Новостройка. Руина. Сад 

Групповая выставка в Музее городской скульптуры

13.10.2023 — 03.03.2024

Сложно представить себе более семантически наполненные пространства чем руина, новостройка и сад — три главные составляющие городского лексикона. Убрать одно из них и город станет плоским и одномерным. 

Массивы спальных кварталов, мегаломанских торговых и бизнес-центров, «человейники», громоздящиеся на окраинах городов — среда нашего обитания, создатели которой — мы сами. Стекло, бетон, однообразные дома. Каждое здание когда-то было новостройкой, вызывающей восторг, раздражение или равнодушно принимаемой, но сейчас под новостройкой мы понимаем модернистскую и наследующую ей архитектуру. В свою историческую эпоху это было решение жилищной проблемы, настоящая победа над силами природы, а в перспективе и гравитации (вспомним хотя бы проекты Малевича и Хидекеля). Еще шестьдесят лет назад новостройки казались прорывом, окном в будущее, прорубленным топором прогресса. Но топор быстро затупился, стекло потускнело, а бетон превратился в крошку, обнажив под собой зияющие скелеты арматуры и пустоту. Утопия нового строительства стала руиной, воспоминанием и ностальгией по неслучившемуся будущему, живым напоминанием краха надежд модернизма. 

Руины также парадоксальным образом связаны с модерностью. По ходу развития современной истории они наделялись всевозможными, часто противоречивыми свойствами и функциями — психологическими, политическими или философскими. По мере того как происходило все больше разрушений и их следы становились все нагляднее, философы, от Эдмунда Бёрка и Дени Дидро до Георга Зиммеля и Жана Бодрийяра, начали обращать внимание на значимость развалин. Вальтер Беньямин, развивая теорию руин в «Происхождении немецкой барочной драмы», пишет о том, как эти объекты раскрывают одновременно и совершенно лишенный значения, случайный порядок вещей, в котором мы существуем, и иррациональную потребность в спасении. Барочный художник — под ним подразумевается и художник современный — может только накапливать «осколки» и фрагменты действительности, но не в силах выработать ясного представления о цели; он только ожидает чуда.
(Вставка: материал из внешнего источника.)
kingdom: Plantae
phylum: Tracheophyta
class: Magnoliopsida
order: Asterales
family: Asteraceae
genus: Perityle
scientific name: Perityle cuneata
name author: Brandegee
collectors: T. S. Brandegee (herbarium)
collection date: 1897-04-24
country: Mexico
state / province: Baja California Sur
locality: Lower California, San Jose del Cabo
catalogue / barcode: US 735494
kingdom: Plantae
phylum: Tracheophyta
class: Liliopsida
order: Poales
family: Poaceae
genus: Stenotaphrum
Вплоть до сегодняшнего дня российский ландшафт наполнен руинами, начиная от недостроенных и брошенных величественных дворцов до незалеченных ран войн XX века и горестных результатов постсоветского забвения. Руина — это пространство уединенных мечтаний, место примирения природы и человека, но это и проза жизни, когда руина «перестает казаться метафорой»: любой заброшенный завод, любой долгострой, которые образуют белые пятна внутри городской топографии. Хотя они всегда и повествуют о времени, в нашем восприятии руины больше говорят о современности, чем о периоде их возникновения. Вспомнить хотя бы имитации древних развалин, появившихся в садах и парках эпохи Просвещения. 

Эта связь руины с садом неслучайна. Последний— особое пространство, нечто большее, чем обрамленный и отредактированный фрагмент природы. Со времён первых цивилизаций он отвечает двум противоположным стремлениям человека — слиться с природой и подчинить, одомашнить ее. По замечанию Дмитрия Лихачева «обратная связь с эпохой в садах и парках чрезвычайно велика. Сад — это попытка создания идеального мира взаимоотношений человека с природой. Поэтому сад представляется как в мусульманском мире, так и в христианском, раем на земле, Эдемом». Британский режиссер и художник Дерек Джармен суммировал это в лаконичной формуле: «рай преследует сады». В образах райского сада, часто говорится о hortus conclusus, саде «огражденном», ограда в котором символически связана со спасением, изолируя от греха, бедствий и катастроф земного мира. Подобен такому пространству и «Сад» в нашей выставке — место уединения и сокрытия, закрытая система, образ места без времени. Ведь что еще остается в условиях сжимающегося мира кроме как по завету Вольтера возделывать наш сад.

Художники:

Автономная Материя (Илья Шалашов и Александра Степанова), Кирилл Акулиничев, Павел Белан, Евгений Бутенко, Максим Клещиков, Михаил Курганов, Вадим Михайлов.